*Task item*.
Only the lines below starting at the one that contains "right back paw: (86, 239)" and ending at the one that contains "left hip: (110, 206)" are to be reproduced, exactly and with both ends kept.

*Dataset content*.
· · · ·

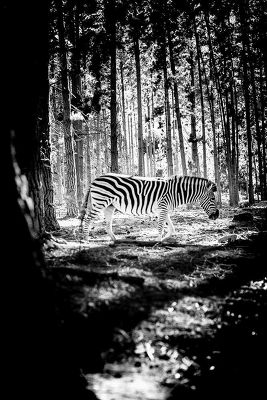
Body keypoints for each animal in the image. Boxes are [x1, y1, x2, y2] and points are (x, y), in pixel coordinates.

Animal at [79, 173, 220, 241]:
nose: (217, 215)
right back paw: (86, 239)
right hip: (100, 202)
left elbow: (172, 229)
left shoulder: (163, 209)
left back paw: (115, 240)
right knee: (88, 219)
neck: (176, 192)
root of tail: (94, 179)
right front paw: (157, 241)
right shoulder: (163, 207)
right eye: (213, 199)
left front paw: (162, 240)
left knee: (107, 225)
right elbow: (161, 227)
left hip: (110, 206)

· · · ·

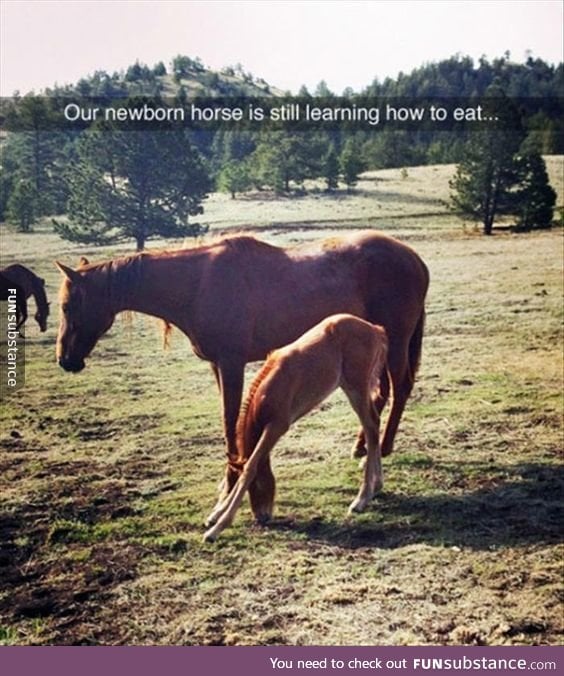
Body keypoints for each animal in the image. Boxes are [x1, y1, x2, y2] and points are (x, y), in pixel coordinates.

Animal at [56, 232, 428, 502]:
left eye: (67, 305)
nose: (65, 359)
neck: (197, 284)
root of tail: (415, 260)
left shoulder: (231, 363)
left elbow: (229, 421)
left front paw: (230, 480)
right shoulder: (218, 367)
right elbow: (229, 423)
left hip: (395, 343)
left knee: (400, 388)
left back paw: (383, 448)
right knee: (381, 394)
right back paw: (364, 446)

· · · ·

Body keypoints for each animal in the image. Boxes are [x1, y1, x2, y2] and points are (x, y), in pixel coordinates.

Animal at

· · · ·

*Solution to this task*.
right back paw: (86, 239)
right hip: (100, 202)
left elbow: (172, 229)
left shoulder: (163, 209)
left back paw: (115, 240)
right knee: (88, 219)
neck: (176, 192)
root of tail: (94, 179)
right front paw: (157, 241)
right shoulder: (163, 207)
right eye: (213, 199)
left front paw: (162, 240)
left knee: (107, 225)
right elbow: (161, 227)
left hip: (110, 206)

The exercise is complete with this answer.